* [Auszuführende Aufgaben]:
- A) Beantworte zum Textauszug über Gottes Nähe und Ferne folgende Fragen:
(i) Bei welcher Gelegenheit ist Gott laut Text manchmal sinnlich ganz gegenwärtig?
(ii) Womit wird der Schutzraum verglichen, den Gott gibt?
(iii) Welche Worte werden am Schluss Jesus zugeschrieben?
- B) Extrahiere aus dem Textauszug über Gottes Nähe und Ferne wortgetreu den Abschnitt, der mit „Das ist doch“ beginnt und sich bis einschließlich „- sagt Jesus.“ erstreckt.
- C) Führe den Textauszug über Gottes Nähe und Ferne im Anschluss an seinen letzten Satz weiter.

* [Quellenauszug]:
--- --- ---

Das ist doch der Weg mit Gott und Jesus, wie ich ihn in meinem Leben auch gehe. Gott ist sinnlich manchmal ganz gegenwärtig… wie im Abendmahl… Gott gibt mir Kraft, er gibt mir einen Schutzraum, wie ein zerbrechliches Ei in einer warmen Hand…. – wie der Wortwechsel: was weinst Du… Maria… Rabbuni. Und manchmal ist Gott aber auch sehr weit weg. Ich bin verzweifelt, dass dieser Glaube nicht eine realere Entsprechung hat… das ist, wie wenn Gott seine Hand zurückzieht. Rühre mich nicht an… - sagt Jesus.

--- --- ---

* [Verfügbare Daten]:
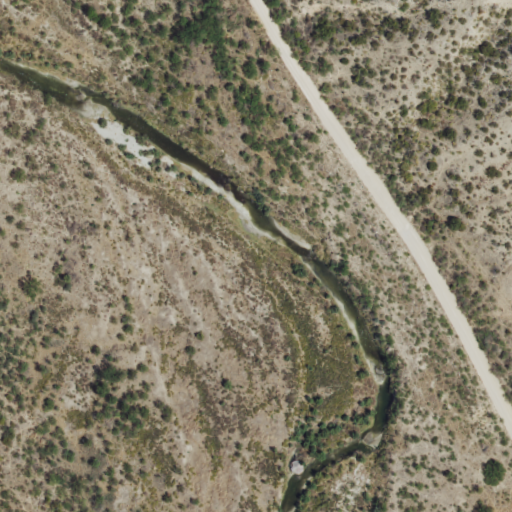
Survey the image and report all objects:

--- --- ---

* [Antworten je Punkt]:
- A)
(i) Im Abendmahl.
(ii) Mit einem zerbrechlichen Ei in einer warmen Hand.
(iii) „Rühre mich nicht an…“

- B)
Das ist doch der Weg mit Gott und Jesus, wie ich ihn in meinem Leben auch gehe. Gott ist sinnlich manchmal ganz gegenwärtig… wie im Abendmahl… Gott gibt mir Kraft, er gibt mir einen Schutzraum, wie ein zerbrechliches Ei in einer warmen Hand…. – wie der Wortwechsel: was weinst Du… Maria… Rabbuni. Und manchmal ist Gott aber auch sehr weit weg. Ich bin verzweifelt, dass dieser Glaube nicht eine realere Entsprechung hat… das ist, wie wenn Gott seine Hand zurückzieht. Rühre mich nicht an… - sagt Jesus.

- C)
Und dann ist da noch etwas: Maria berichtet ja aus diesem Garten… er zieht mich im Gedanken immer wieder an… die mediterranen Bäume, Zeugen des Todes, der Auferstehung, Begegnung, der Hoffnung und des Paradieses… dem Tod folgt ein solcher Garten. Und dann ist da wieder die weinende Maria da… Jesus ist doch wirklich gestorben… so wie jeder Mensch stirbt… eine Lücke hinterlässt, Trauer und Leere… aber Jesus ist schon da mit seiner Achtsamkeit… Maria… wo ich nur auf ihn höre und mich umwende… ein Gärtner, ein Krankenpfleger oder Arzt… ein Freund eine Freundin, da erblüht ein paradiesischer Garten…
- Bäume blühen
- Die Nachtigall singt
- Die Sonne scheint
- Der Osterstrauß ziert unser Wohnzimmer
Der Friede welcher höher ist al alle Vernunft, bewahre eure Herzen und Sinne in Christus Jesus. Amen.